(YOUR INSTRUCTIONS):
Copy out the entries exactly, from the first line to the last.

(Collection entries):
..........

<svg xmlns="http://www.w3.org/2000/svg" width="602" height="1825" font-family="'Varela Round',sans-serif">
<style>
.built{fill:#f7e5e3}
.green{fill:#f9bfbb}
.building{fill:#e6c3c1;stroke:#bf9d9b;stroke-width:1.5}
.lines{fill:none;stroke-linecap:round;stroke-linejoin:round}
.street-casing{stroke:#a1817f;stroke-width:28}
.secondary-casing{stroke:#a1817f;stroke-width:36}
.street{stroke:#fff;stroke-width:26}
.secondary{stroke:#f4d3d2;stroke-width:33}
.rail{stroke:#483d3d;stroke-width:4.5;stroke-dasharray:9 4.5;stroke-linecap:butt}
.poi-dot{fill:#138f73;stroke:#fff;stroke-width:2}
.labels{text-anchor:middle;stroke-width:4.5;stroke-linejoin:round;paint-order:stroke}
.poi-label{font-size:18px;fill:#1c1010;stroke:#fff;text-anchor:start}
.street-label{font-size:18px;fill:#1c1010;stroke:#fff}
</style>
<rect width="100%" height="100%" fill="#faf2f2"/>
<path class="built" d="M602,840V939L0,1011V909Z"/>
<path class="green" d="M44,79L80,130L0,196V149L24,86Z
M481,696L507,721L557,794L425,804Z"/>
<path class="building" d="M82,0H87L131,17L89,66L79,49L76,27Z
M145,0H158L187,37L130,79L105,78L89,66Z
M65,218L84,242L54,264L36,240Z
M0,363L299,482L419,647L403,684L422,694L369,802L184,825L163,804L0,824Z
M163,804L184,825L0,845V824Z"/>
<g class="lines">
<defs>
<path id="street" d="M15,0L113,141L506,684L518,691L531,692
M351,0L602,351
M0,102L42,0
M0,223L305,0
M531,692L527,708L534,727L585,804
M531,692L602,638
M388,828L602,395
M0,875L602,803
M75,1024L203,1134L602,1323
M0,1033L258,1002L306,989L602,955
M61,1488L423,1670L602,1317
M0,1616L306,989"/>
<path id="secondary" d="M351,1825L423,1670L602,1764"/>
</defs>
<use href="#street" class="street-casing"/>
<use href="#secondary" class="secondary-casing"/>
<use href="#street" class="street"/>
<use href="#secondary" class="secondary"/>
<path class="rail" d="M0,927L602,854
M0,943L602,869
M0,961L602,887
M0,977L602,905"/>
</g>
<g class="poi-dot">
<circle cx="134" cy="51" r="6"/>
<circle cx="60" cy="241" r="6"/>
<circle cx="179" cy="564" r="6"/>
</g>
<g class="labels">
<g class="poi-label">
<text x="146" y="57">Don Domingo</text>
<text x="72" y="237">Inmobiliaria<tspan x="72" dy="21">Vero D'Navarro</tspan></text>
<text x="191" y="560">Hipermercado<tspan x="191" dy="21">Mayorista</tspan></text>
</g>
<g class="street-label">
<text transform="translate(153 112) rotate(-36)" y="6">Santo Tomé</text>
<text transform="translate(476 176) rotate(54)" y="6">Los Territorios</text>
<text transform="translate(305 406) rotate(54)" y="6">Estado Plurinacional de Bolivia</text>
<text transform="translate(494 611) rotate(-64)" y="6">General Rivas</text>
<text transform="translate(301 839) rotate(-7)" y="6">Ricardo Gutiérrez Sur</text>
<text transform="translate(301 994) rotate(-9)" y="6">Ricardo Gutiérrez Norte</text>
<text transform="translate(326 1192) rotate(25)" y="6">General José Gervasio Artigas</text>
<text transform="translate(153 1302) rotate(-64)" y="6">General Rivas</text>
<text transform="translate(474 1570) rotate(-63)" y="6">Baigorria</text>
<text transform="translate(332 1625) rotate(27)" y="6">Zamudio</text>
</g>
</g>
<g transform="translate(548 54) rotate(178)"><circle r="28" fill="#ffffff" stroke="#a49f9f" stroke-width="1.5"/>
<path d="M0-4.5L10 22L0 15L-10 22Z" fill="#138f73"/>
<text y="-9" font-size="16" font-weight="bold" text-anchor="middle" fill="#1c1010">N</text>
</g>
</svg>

..........

(WRITTEN RESPONSE):
<svg xmlns="http://www.w3.org/2000/svg" width="602" height="1825" font-family="'Varela Round',sans-serif">
<style>
.built{fill:#f7e5e3}
.green{fill:#f9bfbb}
.building{fill:#e6c3c1;stroke:#bf9d9b;stroke-width:1.5}
.lines{fill:none;stroke-linecap:round;stroke-linejoin:round}
.street-casing{stroke:#a1817f;stroke-width:28}
.secondary-casing{stroke:#a1817f;stroke-width:36}
.street{stroke:#fff;stroke-width:26}
.secondary{stroke:#f4d3d2;stroke-width:33}
.rail{stroke:#483d3d;stroke-width:4.5;stroke-dasharray:9 4.5;stroke-linecap:butt}
.poi-dot{fill:#138f73;stroke:#fff;stroke-width:2}
.labels{text-anchor:middle;stroke-width:4.5;stroke-linejoin:round;paint-order:stroke}
.poi-label{font-size:18px;fill:#1c1010;stroke:#fff;text-anchor:start}
.street-label{font-size:18px;fill:#1c1010;stroke:#fff}
</style>
<rect width="100%" height="100%" fill="#faf2f2"/>
<path class="built" d="M602,840V939L0,1011V909Z"/>
<path class="green" d="M44,79L80,130L0,196V149L24,86Z
M481,696L507,721L557,794L425,804Z"/>
<path class="building" d="M82,0H87L131,17L89,66L79,49L76,27Z
M145,0H158L187,37L130,79L105,78L89,66Z
M65,218L84,242L54,264L36,240Z
M0,363L299,482L419,647L403,684L422,694L369,802L184,825L163,804L0,824Z
M163,804L184,825L0,845V824Z"/>
<g class="lines">
<defs>
<path id="street" d="M15,0L113,141L506,684L518,691L531,692
M351,0L602,351
M0,102L42,0
M0,223L305,0
M531,692L527,708L534,727L585,804
M531,692L602,638
M388,828L602,395
M0,875L602,803
M75,1024L203,1134L602,1323
M0,1033L258,1002L306,989L602,955
M61,1488L423,1670L602,1317
M0,1616L306,989"/>
<path id="secondary" d="M351,1825L423,1670L602,1764"/>
</defs>
<use href="#street" class="street-casing"/>
<use href="#secondary" class="secondary-casing"/>
<use href="#street" class="street"/>
<use href="#secondary" class="secondary"/>
<path class="rail" d="M0,927L602,854
M0,943L602,869
M0,961L602,887
M0,977L602,905"/>
</g>
<g class="poi-dot">
<circle cx="134" cy="51" r="6"/>
<circle cx="60" cy="241" r="6"/>
<circle cx="179" cy="564" r="6"/>
</g>
<g class="labels">
<g class="poi-label">
<text x="146" y="57">Don Domingo</text>
<text x="72" y="237">Inmobiliaria<tspan x="72" dy="21">Vero D'Navarro</tspan></text>
<text x="191" y="560">Hipermercado<tspan x="191" dy="21">Mayorista</tspan></text>
</g>
<g class="street-label">
<text transform="translate(153 112) rotate(-36)" y="6">Santo Tomé</text>
<text transform="translate(476 176) rotate(54)" y="6">Los Territorios</text>
<text transform="translate(305 406) rotate(54)" y="6">Estado Plurinacional de Bolivia</text>
<text transform="translate(494 611) rotate(-64)" y="6">General Rivas</text>
<text transform="translate(301 839) rotate(-7)" y="6">Ricardo Gutiérrez Sur</text>
<text transform="translate(301 994) rotate(-9)" y="6">Ricardo Gutiérrez Norte</text>
<text transform="translate(326 1192) rotate(25)" y="6">General José Gervasio Artigas</text>
<text transform="translate(153 1302) rotate(-64)" y="6">General Rivas</text>
<text transform="translate(474 1570) rotate(-63)" y="6">Baigorria</text>
<text transform="translate(332 1625) rotate(27)" y="6">Zamudio</text>
</g>
</g>
<g transform="translate(548 54) rotate(178)"><circle r="28" fill="#ffffff" stroke="#a49f9f" stroke-width="1.5"/>
<path d="M0-4.5L10 22L0 15L-10 22Z" fill="#138f73"/>
<text y="-9" font-size="16" font-weight="bold" text-anchor="middle" fill="#1c1010">N</text>
</g>
</svg>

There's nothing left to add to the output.